L’Église protestante pourra bénir les mariages homosexuels

La décision de bénir les couples homosexuels a été prise à la quasi-unanimité./Photo DDM, archives

La décision de l’Église protestante de pouvoir bénir les mariages des couples de même sexe est une quasi première en France. Le vote a eu lieu hier lors du Synode de Sète.

Un coup de tonnerre a éclaté à Sète (Hérault), lors du synode des Églises protestantes (Réformée et Luthérienne) de France. Désormais, et s’ils le souhaitent, les pasteurs pourront bénir les couples homosexuels déjà mariés civilement.

Mais, face à cette annonce, force et de constater que ce n’est pas vraiment une première en France. La Mission populaire évangélique (MPEF), une Église beaucoup plus petite que l’Église protestante unie de France (EPUdF), autorise déjà ses pasteurs à participer à «un geste liturgique d’accueil et de prière» pour les homosexuels. Mais cette pratique reste encore marginale.

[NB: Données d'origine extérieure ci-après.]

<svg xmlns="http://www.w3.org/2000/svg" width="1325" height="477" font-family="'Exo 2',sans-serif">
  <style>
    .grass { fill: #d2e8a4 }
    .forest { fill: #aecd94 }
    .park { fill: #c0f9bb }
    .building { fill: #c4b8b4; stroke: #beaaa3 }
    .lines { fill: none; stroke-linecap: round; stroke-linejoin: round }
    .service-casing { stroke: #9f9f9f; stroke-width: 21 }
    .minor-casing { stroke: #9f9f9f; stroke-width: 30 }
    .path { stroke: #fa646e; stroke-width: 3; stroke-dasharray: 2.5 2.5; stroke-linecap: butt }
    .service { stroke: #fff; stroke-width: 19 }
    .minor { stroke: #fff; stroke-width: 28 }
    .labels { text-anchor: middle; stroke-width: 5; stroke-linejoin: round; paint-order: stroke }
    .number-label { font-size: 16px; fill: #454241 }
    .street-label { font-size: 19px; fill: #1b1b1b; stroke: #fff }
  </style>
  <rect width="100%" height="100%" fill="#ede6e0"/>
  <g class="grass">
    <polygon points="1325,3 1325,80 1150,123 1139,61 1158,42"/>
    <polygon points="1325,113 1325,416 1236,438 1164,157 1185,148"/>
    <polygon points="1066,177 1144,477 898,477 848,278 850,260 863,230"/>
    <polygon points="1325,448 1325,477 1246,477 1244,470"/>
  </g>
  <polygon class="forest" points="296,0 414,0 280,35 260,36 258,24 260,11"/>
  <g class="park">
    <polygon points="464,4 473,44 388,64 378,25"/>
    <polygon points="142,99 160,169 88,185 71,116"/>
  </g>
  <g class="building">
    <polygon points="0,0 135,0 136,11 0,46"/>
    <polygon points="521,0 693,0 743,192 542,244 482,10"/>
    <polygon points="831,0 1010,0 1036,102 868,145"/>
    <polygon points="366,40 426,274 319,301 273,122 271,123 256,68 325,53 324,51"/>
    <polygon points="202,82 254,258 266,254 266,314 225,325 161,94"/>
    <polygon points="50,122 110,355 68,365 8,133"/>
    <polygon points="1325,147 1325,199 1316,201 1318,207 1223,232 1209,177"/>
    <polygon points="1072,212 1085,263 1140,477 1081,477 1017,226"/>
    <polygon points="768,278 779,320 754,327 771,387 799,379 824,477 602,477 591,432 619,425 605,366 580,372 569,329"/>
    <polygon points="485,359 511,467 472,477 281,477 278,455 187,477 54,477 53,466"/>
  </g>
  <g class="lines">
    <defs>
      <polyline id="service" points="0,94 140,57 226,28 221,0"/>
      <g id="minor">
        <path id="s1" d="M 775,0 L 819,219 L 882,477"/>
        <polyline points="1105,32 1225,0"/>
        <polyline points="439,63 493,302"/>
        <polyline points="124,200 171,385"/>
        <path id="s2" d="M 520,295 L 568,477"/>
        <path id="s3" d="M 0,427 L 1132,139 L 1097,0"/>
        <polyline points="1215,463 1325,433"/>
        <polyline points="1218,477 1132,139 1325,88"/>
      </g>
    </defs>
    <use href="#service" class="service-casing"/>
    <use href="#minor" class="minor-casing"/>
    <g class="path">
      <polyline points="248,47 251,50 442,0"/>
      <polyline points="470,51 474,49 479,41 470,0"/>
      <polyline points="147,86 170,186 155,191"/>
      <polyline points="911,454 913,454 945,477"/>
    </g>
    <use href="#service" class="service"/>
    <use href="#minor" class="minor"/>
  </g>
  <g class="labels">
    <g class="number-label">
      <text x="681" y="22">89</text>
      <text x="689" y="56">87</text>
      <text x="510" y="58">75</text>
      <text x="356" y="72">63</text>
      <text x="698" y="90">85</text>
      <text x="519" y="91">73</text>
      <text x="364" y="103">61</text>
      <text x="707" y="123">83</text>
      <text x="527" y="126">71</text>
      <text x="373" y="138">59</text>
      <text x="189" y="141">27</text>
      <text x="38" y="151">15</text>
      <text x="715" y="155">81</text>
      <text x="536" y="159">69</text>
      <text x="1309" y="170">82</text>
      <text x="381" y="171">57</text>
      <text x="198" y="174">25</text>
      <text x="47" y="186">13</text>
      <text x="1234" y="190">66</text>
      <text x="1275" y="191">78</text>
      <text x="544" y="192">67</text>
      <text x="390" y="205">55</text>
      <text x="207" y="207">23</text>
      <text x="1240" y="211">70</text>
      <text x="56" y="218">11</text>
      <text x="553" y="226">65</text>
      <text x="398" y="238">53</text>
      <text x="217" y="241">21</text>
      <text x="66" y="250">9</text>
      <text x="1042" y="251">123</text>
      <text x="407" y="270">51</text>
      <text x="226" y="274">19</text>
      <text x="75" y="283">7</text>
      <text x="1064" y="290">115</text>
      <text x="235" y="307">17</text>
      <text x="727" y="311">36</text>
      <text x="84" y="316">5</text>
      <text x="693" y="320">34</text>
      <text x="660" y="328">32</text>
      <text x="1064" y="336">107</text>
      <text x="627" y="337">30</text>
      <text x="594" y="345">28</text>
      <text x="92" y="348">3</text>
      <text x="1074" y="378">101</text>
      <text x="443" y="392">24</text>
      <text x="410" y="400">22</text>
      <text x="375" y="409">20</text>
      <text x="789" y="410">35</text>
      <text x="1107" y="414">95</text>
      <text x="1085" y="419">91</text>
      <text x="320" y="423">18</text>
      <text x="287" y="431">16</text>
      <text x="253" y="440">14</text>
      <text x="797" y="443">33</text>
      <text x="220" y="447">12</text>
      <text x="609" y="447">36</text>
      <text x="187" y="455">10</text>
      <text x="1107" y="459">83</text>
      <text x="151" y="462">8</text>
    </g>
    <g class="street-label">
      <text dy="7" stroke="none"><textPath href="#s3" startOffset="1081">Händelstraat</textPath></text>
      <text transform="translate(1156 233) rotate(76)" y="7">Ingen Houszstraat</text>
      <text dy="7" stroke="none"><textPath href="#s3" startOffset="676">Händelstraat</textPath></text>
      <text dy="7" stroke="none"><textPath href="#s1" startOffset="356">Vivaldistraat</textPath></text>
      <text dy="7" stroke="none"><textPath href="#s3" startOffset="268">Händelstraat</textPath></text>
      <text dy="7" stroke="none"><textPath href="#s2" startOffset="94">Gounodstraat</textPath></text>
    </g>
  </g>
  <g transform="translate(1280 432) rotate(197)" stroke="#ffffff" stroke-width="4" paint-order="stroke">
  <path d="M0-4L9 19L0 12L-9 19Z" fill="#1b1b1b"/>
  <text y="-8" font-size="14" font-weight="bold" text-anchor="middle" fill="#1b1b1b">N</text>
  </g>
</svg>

Unanimité après de houleux débats

Cette décision de bénir les couples homosexuels a été prise a la quasi-unanimité. Sur la centaine de délégués présents et ayant pris part au vote, 94 se sont prononcés en faveur de la possibilité d’une bénédiction. Seuls 3 se sont montrer contre cette décision cultuelle. Selon le pasteur Laurent Schlumberger, président du conseil national de l’EPUdF, «ce n’est pas une majorité qui a gagné contre une minorité. La décision intègre toutes les positions».

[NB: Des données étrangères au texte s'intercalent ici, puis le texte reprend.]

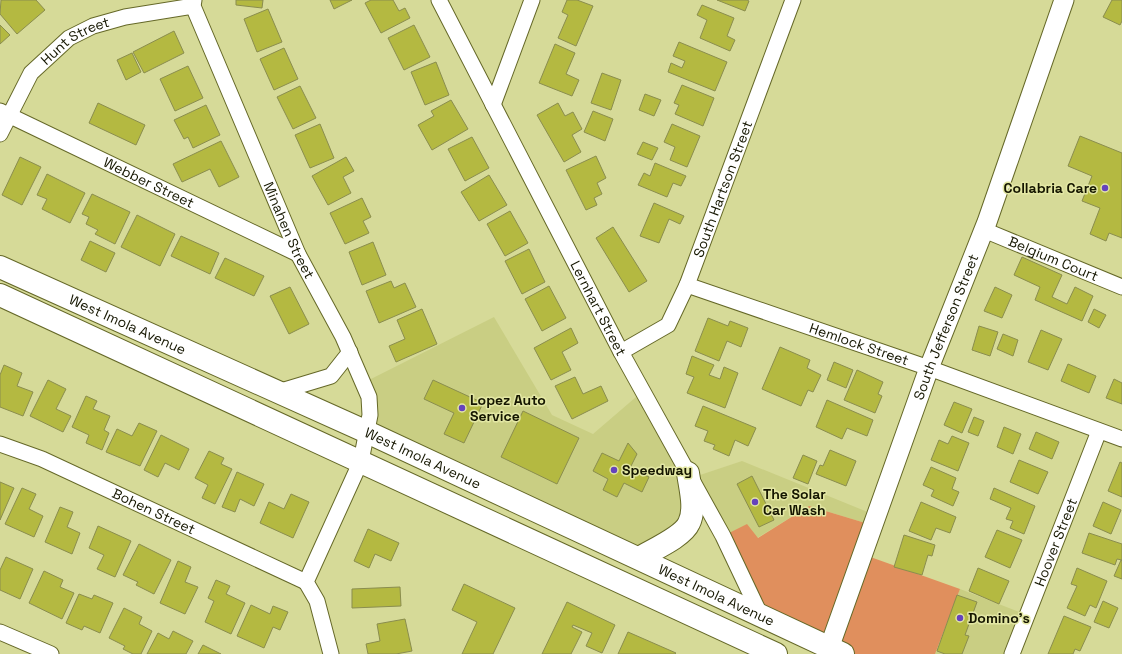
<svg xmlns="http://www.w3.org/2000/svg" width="1122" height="654" font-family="'Space Grotesk',sans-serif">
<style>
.built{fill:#c9ce83}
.green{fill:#e08f5d}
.building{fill:#b4b941;stroke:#8a8d4e}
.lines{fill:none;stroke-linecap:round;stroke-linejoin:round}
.minor-casing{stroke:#656828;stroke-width:17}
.tertiary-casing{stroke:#656828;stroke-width:21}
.primary-casing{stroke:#656828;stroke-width:24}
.minor{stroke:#fff;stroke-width:15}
.tertiary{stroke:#fff;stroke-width:19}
.primary{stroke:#fff;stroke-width:22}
.poi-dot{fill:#6543bc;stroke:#e3e7a4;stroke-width:1.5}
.labels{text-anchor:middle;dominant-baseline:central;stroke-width:3;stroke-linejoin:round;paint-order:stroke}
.street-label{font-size:14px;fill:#151600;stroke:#e3e7a4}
.poi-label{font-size:14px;font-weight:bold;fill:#151600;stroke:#e3e7a4;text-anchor:start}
</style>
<rect width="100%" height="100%" fill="#d6da98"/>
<path class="built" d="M494,317L552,415L593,434L643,391L688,473L692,509L639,558L367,432L363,383Z
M742,461L875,515L872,525L809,506L757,538L723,536L691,478Z
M960,589L1027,615L1012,654H935Z"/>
<path class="green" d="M809,506L872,525L862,554L960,589L935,654H843L760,614L723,536L747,524L758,538Z"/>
<path class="building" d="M1,0H36L45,10L17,34L0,14Z
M236,0H263L262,8L236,5Z
M330,0H352L334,9Z
M371,0H393L399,11L405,8L410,18L381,33L365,3Z
M567,0H577L593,6L576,46L558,38L568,15L562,12Z
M717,0H747L749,1L745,11Z
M1112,0H1122V21L1120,25L1103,17Z
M702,5L734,18L727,36L735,40L730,51L700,38L707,20L697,15Z
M268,9L282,42L257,52L244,19Z
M0,25L10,35L0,44Z
M414,25L430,57L404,70L388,38Z
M174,31L184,53L144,73L133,52Z
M679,42L727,62L715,91L668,72L671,63L682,68L685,61L673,56Z
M555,44L575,53L566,74L579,80L572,96L539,83Z
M284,48L298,79L274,90L260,59Z
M132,53L141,72L126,80L117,60Z
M436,62L449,95L425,105L411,72Z
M188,66L203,98L175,111L160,79Z
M602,73L621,80L611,110L591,103Z
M682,85L714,98L703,126L675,114L679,105L674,103Z
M300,86L316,118L293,129L277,97Z
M645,94L661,100L654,116L639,110Z
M451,100L468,129L432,150L418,125L434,116L431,111Z
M98,103L145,125L136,145L89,123Z
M558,103L565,116L573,112L582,129L572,135L581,152L564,162L537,115Z
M206,105L220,135L193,148L188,137L184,139L174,120Z
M593,111L613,119L605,141L584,132Z
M320,124L334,158L310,168L295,135Z
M672,124L700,136L687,167L670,160L675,147L664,142Z
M1080,136L1122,153V238L1109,233L1106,241L1090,234L1100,208L1082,201L1092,176L1068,166Z
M472,137L489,168L465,181L448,149Z
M221,141L239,177L219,187L210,169L182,182L173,164Z
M643,142L658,148L652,160L637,154Z
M596,156L606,178L597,183L602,194L594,198L597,205L586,210L566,170Z
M20,157L41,167L22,205L2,195Z
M346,157L354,171L343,177L351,193L328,205L312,176Z
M655,163L686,176L681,186L673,183L667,197L638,185L644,173L650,176Z
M47,174L85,193L70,223L42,209L47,199L37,195Z
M489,175L507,205L479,221L461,192Z
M92,194L130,212L115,244L95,234L98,230L86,224L89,217L82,214Z
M362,198L371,217L363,221L369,233L345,244L330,213Z
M654,203L684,216L680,224L669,219L659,243L640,236Z
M510,211L528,243L505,256L487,224Z
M137,215L175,234L160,266L121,247Z
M613,227L647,281L629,292L596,238Z
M181,236L219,253L210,274L171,256Z
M90,241L115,253L106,272L81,260Z
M373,242L386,275L362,285L349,252Z
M529,249L545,282L522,294L505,261Z
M1022,257L1062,275L1052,297L1067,304L1075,287L1093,296L1082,321L1035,300L1040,287L1014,275Z
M225,258L264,276L254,296L215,278Z
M391,281L394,288L405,283L416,307L379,323L366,291Z
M549,286L566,318L542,331L525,299Z
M290,287L309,324L289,334L270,296Z
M995,287L1012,295L1002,318L984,311Z
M422,309L437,344L396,362L389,346L405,339L397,320Z
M1094,309L1106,315L1099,328L1088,322Z
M708,318L728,326L730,321L748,328L741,347L727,341L719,361L695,351Z
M979,326L998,332L990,356L972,350Z
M571,328L578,343L562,352L571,370L551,380L534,348Z
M1041,330L1062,339L1048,370L1028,362Z
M1003,334L1018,340L1013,356L997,349Z
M780,347L810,360L807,368L821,375L813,392L808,390L801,406L762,389Z
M692,356L714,365L709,375L720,379L724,367L738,373L725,408L687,393L694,377L686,374Z
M834,362L853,370L846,388L827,380Z
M1068,364L1096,376L1089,393L1061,381Z
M4,365L22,373L17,386L33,392L23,416L0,407V375Z
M857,370L883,382L878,394L882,396L875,413L844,400Z
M575,377L583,394L601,386L608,401L572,419L555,386Z
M1114,379L1122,383V404L1106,398Z
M48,380L66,389L56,409L71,416L63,432L30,416Z
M433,380L483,403L464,443L444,434L454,413L424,399Z
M86,396L97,401L93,409L110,416L104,430L109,433L102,450L86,443L89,435L72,427Z
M827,400L873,420L867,436L847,428L842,439L816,427Z
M954,402L972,409L962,433L944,425Z
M703,406L756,428L748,446L735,440L729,456L713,449L715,445L704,441L708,431L695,426Z
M523,411L579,438L557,484L501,457Z
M974,417L984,421L978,436L968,432Z
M139,423L157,431L140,466L106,452L117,429L132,436Z
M1004,427L1021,434L1013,454L997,447Z
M1036,432L1059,442L1052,459L1029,449Z
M161,435L189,449L179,470L165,463L158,477L144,470Z
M952,436L969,443L958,471L931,460L939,440L948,444Z
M628,443L637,454L630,468L649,477L642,492L624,483L617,497L603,490L608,479L593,471L602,453L619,461Z
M830,450L856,461L846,486L816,474L820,465L823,466Z
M209,451L224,458L221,464L232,469L215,504L202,498L208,485L195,478Z
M803,455L817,461L808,484L793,478Z
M1019,460L1048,472L1038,494L1010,482Z
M1120,462L1122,463V497L1108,491Z
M931,467L956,478L952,489L959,492L953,506L931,496L934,490L923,485Z
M237,472L264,484L254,506L240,499L235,512L222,507Z
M752,476L774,520L759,527L737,484Z
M0,482L14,488L0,520Z
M22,488L36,494L29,509L43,516L34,537L5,524Z
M994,488L1035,506L1024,534L1010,528L1013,521L1006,519L1011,508L990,499Z
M291,494L309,502L293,538L260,523L269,502L284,509Z
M921,502L956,517L950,533L936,528L931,540L909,531Z
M1103,502L1121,510L1111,534L1093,526Z
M60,507L73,512L67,527L80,533L72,554L45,542Z
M98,526L131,541L115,577L97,569L104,555L89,548Z
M368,529L399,543L391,561L375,554L369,568L354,561Z
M997,530L1022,540L1010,568L985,557Z
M1089,533L1122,544V560L1117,559L1115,565L1082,553Z
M904,535L935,545L932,556L928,555L922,575L894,567Z
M139,544L171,560L154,594L136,585L138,582L123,575Z
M6,557L33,569L20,599L0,590V570Z
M1121,560L1122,561V579L1114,576Z
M178,561L191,567L185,582L198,587L185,614L160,603Z
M978,568L1009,581L999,604L969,591Z
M1077,568L1107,581L1096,608L1090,605L1085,616L1067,608L1077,586L1071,584Z
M44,571L63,580L60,587L74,593L62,619L29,603Z
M216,580L230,586L226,594L245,603L231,634L205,622L214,601L208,598Z
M464,584L515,608L493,654H462L477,622L452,610Z
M400,587L401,606L352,608V589Z
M79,594L92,599L94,595L113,603L100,633L84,626L82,630L66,623Z
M957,595L977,602L965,635L969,636L962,654H945L937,651Z
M1103,601L1118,608L1109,628L1094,622Z
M567,602L615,625L602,653L586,646L592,633L573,625L572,627L582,632L571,654H542Z
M251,605L270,614L273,606L288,612L280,630L273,627L264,648L237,636Z
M124,608L142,617L139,624L152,631L141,654H133L123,649L125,646L109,638Z
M1064,616L1091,627L1080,651L1075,649L1073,654H1048Z
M405,619L412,651L396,654H368L366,644L380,641L377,624Z
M173,631L193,641L186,654H147L158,633L169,639Z
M628,632L676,653L675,654H618Z
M203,645L221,654H198Z"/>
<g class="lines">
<g class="minor-casing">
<g id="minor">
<path id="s1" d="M194,0L193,6L298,254L343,337L369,397L370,415L361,461L306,582L317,601L331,654"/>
<path id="s2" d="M439,0L621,352L723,536L760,614"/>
<path d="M493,105L532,0"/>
<path id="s3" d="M0,111L298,254"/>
<path id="s4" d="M0,134L31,73L69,38L93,26L125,17L193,6"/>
<path id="s5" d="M984,230L1122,287"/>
<path id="s6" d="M687,285L929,368L1122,439"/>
<path id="s7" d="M621,352L668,325L687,285L793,0"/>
<path d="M278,392L331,376L350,352"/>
<path id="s8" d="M0,444L42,459L306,582"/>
<path d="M0,632L51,654"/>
<path id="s9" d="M1012,654L1099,431"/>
</g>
</g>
<g class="tertiary-casing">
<g id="tertiary">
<path id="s10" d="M827,654L929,368L987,222L1064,0"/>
</g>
</g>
<g class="primary-casing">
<g id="primary">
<path id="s11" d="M0,267L367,432L843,654"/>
<path d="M0,295L776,654"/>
<path d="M639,558C652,550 683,537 689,523C696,509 690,488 688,473"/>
</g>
</g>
<use href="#minor" class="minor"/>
<use href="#tertiary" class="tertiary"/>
<use href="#primary" class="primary"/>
</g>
<g class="poi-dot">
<circle cx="1105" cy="188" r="4"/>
<circle cx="462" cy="408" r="4"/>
<circle cx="614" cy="470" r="4"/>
<circle cx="755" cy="502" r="4"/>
<circle cx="960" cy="618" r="4"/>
</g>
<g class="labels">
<g class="street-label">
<text stroke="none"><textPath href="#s4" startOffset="124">Hunt Street</textPath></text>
<text stroke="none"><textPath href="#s3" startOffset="165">Webber Street</textPath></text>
<text stroke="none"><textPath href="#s7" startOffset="201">South Hartson Street</textPath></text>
<text stroke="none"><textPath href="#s1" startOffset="250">Minahen Street</textPath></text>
<text stroke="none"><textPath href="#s5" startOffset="75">Belgium Court</textPath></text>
<text stroke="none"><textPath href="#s2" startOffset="347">Lernhart Street</textPath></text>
<text stroke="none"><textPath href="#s11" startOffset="140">West Imola Avenue</textPath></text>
<text stroke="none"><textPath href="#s10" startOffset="348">South Jefferson Street</textPath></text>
<text stroke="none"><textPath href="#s6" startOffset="182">Hemlock Street</textPath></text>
<text stroke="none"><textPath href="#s11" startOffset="464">West Imola Avenue</textPath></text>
<text stroke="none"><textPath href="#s8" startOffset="168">Bohen Street</textPath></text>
<text stroke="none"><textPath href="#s9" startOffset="120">Hoover Street</textPath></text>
<text stroke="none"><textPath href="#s11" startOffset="788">West Imola Avenue</textPath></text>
</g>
<g class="poi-label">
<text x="1097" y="188" text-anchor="end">Collabria Care</text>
<text x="470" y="400">Lopez Auto<tspan x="470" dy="16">Service</tspan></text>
<text x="622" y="470">Speedway</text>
<text x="763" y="494">The Solar<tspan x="763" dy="16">Car Wash</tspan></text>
<text x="968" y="618">Domino's</text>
</g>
</g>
</svg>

Cela fait près d’un an et demi, que l’Église protestante a ouvert le débat en son sein. Pour l’EPUdF, la décision du vote est «un pas de plus» pour «accompagner les personnes et les couples». C’est aussi un moyen de «permettre aux couples de même sexe de se sentir accueillis tels qu’ils sont et de respecter les points de vue divers qui traversent l’Église protestante». C’est pourquoi, et l’Église insiste sur ce point, «une telle bénédiction est bien une possibilité ouverte, elle n’est ni un droit ni une obligation. Elle ne s’impose à aucune paroisse». En supprimant le principe de contrainte, l’EPUdF affirme son ambition de transformer son Église.

Tout en se défendant d’être en concurrence avec une mouvance évangélique en forte croissance, l’EPUdF parie sur une démarche missionnaire pour «passer d’une Église de membres à une Église de témoins».

«Une décision prise contre tous les textes bibliques»

À en croire certains pasteurs comme Gilles Boucomont, présent à Sète, «pour la première fois en France depuis 1517 — date de la Réforme initiée par Martin Luther —, une décision synodale majeure est prise contre tous les textes bibliques». Avec une cinquantaine d’autres pasteurs et une centaine de conseillers presbytéraux, il avait signé un appel invitant les délégués du synode à ne pas statuer «dans la hâte de répondre à la pression de la société et l’évolution de ses mœurs». Certains des signataires craignant même «de profondes déchirures» à l’intérieur même de l’Église protestante.

Selon l’EPUdF, un nouveau pasteur serait accueilli chaque mois dans l’Église. Une statistique qui, face aux départs à la retraite, permet de stabiliser le nombre de ces pasteurs. D’ailleurs, 45 % des pasteurs de l’Église Protestante sont des femmes.


Repères

Le chiffre : 94

personnes > au synode. Ce sont 94 délégués sur 105 représentants de l’église protestante qui ont entériné la bénédiction des unions homosexuelles.


Des réactions partagées

Pour Jean-Luc Roméro, élu de la région Ile-de-France qui a mené combat pour le mariage homosexuel c’est une «magnifique avancée. La bénédiction des mariages gay, c’est un «grand geste d’amour en cette Journée contre l’homophobie».

Pour lui qui est homosexuel marié, «cette décision réconcilie les homosexuels avec les religions».

Cet avis n’est cependant pas partagé par tous et, notamment pas par de nombreux représentants, prêtres et fidèles de l’église catholique qui «voient là une décision irresponsable qui met à mal nos sociétés».

Chez les protestants, cette bénédiction ne fait cependant pas non plus l’unanimité .

Gilles ­Boucomont, pasteur du temple du Marais, à Paris «se déclare hostile à cette décision». Très actif dans les réseaux sociaux, le pasteur Boucomont était devenu le porte-étendard des opposants protestants.

Les vifs débats provoqués dans la société sur l’adoption du mariage pour tous en 2013 ont pesé sur le synode. Les Églises luthérienne et réformée avaient repoussé le sujet car elles étaient attachées à réaliser leur unité. «À l’époque, les questions sensibles avaient été mises sous le tapis», regrette un farouche partisan de la bénédiction. L’Église protestante «classique» était également confrontée aux positions tranchées des évangéliques et des pentecôtistes, opposés à cette bénédiction.